__The problem__:
Could you extract, unchanged, the part of the records that opens with the line containing "genus: Barkeria" and closes with the line containing "order: Accipitriformes", both of those lines included?

>> START

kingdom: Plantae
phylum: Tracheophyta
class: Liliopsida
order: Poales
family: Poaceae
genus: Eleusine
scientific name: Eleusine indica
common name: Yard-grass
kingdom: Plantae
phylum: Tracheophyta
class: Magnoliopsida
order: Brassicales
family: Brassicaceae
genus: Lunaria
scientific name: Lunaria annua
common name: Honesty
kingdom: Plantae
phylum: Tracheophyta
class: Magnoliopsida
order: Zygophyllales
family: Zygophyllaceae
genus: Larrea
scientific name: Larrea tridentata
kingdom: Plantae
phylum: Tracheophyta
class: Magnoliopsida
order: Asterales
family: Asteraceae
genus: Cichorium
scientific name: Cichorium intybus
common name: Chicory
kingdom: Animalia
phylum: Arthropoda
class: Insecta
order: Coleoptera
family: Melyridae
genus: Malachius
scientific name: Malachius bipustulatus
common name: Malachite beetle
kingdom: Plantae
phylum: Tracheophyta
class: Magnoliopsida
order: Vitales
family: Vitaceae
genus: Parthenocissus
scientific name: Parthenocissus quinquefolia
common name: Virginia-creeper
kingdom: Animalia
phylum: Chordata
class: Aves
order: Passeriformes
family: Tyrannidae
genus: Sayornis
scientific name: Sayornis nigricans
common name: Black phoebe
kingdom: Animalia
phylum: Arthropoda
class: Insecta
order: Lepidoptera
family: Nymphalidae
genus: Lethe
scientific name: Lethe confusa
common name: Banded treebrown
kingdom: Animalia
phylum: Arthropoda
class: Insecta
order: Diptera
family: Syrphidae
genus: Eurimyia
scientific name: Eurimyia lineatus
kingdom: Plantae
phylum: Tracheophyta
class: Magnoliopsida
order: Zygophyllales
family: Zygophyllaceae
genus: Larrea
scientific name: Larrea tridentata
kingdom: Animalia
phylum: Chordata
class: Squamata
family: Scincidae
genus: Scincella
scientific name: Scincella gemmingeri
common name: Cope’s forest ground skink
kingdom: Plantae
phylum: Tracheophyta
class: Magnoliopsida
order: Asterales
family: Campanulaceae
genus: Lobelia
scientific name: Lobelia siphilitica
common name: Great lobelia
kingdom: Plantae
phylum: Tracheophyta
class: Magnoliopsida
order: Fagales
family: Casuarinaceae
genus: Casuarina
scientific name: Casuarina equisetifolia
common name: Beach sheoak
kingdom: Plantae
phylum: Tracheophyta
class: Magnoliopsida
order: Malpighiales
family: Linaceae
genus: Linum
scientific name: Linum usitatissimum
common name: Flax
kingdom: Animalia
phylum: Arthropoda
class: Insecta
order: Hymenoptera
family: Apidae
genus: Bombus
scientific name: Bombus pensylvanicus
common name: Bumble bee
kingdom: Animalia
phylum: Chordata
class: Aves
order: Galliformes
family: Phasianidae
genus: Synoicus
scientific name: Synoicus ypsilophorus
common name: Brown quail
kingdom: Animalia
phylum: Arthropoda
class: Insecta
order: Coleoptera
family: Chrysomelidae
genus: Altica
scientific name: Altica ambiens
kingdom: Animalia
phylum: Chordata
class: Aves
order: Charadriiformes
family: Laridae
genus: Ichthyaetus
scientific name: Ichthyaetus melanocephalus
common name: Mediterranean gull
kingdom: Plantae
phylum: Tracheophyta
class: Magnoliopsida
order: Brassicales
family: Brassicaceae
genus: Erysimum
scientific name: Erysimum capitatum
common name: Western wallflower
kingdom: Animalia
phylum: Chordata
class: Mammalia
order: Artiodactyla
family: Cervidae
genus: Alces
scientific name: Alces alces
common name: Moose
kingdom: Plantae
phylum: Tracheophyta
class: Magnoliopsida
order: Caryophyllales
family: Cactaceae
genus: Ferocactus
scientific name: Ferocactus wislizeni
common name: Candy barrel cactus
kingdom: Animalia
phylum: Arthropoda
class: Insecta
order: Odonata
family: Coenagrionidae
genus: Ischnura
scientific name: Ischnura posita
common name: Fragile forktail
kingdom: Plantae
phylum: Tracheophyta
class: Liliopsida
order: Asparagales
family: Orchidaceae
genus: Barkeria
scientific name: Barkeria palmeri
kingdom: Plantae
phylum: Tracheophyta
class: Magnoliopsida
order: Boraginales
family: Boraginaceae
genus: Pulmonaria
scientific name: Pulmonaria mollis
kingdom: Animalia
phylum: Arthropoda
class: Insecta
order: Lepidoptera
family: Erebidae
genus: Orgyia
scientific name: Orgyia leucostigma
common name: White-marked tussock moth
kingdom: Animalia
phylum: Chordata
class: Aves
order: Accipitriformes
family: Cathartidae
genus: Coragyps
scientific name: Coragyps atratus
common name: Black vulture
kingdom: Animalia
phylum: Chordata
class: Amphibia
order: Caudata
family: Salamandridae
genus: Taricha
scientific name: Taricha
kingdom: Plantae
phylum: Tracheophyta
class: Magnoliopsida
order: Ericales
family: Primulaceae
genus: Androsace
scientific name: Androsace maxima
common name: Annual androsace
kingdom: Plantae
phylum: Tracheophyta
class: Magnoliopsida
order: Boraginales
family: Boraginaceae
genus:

>> END

__Correct response__:
genus: Barkeria
scientific name: Barkeria palmeri
kingdom: Plantae
phylum: Tracheophyta
class: Magnoliopsida
order: Boraginales
family: Boraginaceae
genus: Pulmonaria
scientific name: Pulmonaria mollis
kingdom: Animalia
phylum: Arthropoda
class: Insecta
order: Lepidoptera
family: Erebidae
genus: Orgyia
scientific name: Orgyia leucostigma
common name: White-marked tussock moth
kingdom: Animalia
phylum: Chordata
class: Aves
order: Accipitriformes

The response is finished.